We have had strong winds in the Southern Highlands. They started yesterday - during the day. Then we had a short, sharp and violent thunderstorm last night. And this morning even more winds. Strong violent winds.
I took some photos of "wind" at home this morning. Firstly, just below the house, the Blackwood Wattles were swirling around. With their pale yellow-green straight leaves (phyllodes), they look like a plate of Spinach-flavoured Tagliatelli.
Across the road, a row of young Eucalypts (Brown Barrells), being taller, and thinner, were whipping around.I drove to Bowral, and took these photos. Before I got there, a tree had come down, across the Sheepwash Road. Workers were clearing the road, and as there was a traffic hazard, I did not take any photos, for risk of making the hazard worse. However, on the way back I was able to take this photo of the trunk of the large tree, completely snapped in half. It is a smooth-barked Eucalypt, probably one known (appropriately) as "Brittle Gum". It is noteworthy that right beside it is another old tree trunk, also one which snapped in half. That suggests a problem with many of the trees in this location.
In Bowral, I took more photos of wind blowing trees around. This first is a blue-grey Eucalypt, perhaps an "Argyle Apple" (Eucalyptus cinerea). Its thin branches were whipping and swirling to make this picture.
In East Bowral, there was a Council Worker cutting a tree which had clearly fallen from Council lands, across a fence, and had damaged the roof of the house. As there had been some temporary repairs to the roof (black plastic sheeting nicely weighted with sandbags and lashed down) I assume this was an SES repair conducted after the violent thunderstorm last night.

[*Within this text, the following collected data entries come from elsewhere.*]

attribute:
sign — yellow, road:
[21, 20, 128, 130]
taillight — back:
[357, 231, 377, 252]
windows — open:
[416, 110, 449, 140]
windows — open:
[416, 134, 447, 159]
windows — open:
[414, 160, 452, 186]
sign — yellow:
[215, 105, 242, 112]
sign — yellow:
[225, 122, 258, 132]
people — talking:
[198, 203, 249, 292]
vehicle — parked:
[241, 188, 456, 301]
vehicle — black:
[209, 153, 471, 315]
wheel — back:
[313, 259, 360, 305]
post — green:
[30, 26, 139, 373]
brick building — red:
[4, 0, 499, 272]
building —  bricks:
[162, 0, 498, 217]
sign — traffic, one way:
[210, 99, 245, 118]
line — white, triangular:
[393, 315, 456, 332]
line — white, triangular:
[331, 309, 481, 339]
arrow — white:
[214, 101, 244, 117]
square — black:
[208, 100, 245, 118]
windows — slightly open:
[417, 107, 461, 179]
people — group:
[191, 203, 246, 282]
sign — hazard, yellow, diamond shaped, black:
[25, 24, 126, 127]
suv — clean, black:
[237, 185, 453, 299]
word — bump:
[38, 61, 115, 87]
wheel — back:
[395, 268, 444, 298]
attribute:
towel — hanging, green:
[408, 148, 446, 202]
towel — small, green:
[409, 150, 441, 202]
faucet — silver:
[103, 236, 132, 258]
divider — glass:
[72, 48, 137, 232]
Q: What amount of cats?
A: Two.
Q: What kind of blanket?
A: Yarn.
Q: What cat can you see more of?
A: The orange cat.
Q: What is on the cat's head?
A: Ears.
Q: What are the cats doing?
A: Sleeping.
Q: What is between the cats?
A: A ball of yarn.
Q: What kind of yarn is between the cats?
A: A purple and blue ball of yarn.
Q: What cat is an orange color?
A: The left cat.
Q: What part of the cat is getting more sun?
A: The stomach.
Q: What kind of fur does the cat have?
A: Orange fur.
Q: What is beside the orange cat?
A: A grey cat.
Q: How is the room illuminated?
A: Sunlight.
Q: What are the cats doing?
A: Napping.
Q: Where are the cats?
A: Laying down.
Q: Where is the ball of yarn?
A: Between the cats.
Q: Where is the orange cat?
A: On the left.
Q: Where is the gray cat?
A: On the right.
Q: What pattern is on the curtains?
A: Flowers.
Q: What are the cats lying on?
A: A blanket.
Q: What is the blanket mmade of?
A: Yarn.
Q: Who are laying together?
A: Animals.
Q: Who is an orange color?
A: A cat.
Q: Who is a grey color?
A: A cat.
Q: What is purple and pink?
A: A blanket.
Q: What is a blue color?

Here is the tree trunk, snapped in half. Clearly it is growing outside the fence, which has been damaged. The tree is obviously diseased, almost certainly damaged by termites. Oh dear, another bill for Council?On the drive back to Robertson, I took photos of snapped and broken trees. This one is a medium-sized Cootamundra Wattle (Acacia baileyana), simply snapped off at mid-trunk level.
Back at Sheepwash Road, there was a second tree across the road. At first I thought that the workers had left the first tree halfway across the road. Surely not! Perhaps it was a safety issue, that there was a risk of further branches coming down. No. In fact, I was able to check and the first tree had been cleaned up very nicely indeed by the emergency workers. However, a second tree had snapped off a large branch, about 200 yards further down the road form the first tree.This wider shot shows both the trunk of the first tree (high on the right) and the second tree across the road, in the distance.And this mature Gum Tree in the middle of a paddock simply fell over - snapped at the roots.
All in all, it has been a wild 36 hours in the Southern Highlands.
The Moss Vale weather station records the maximum wind gust as 56 km/h. That of course, is for the 24 hours till 6:00 a.m. this morning, so it covers last night's storm, but not the winds today.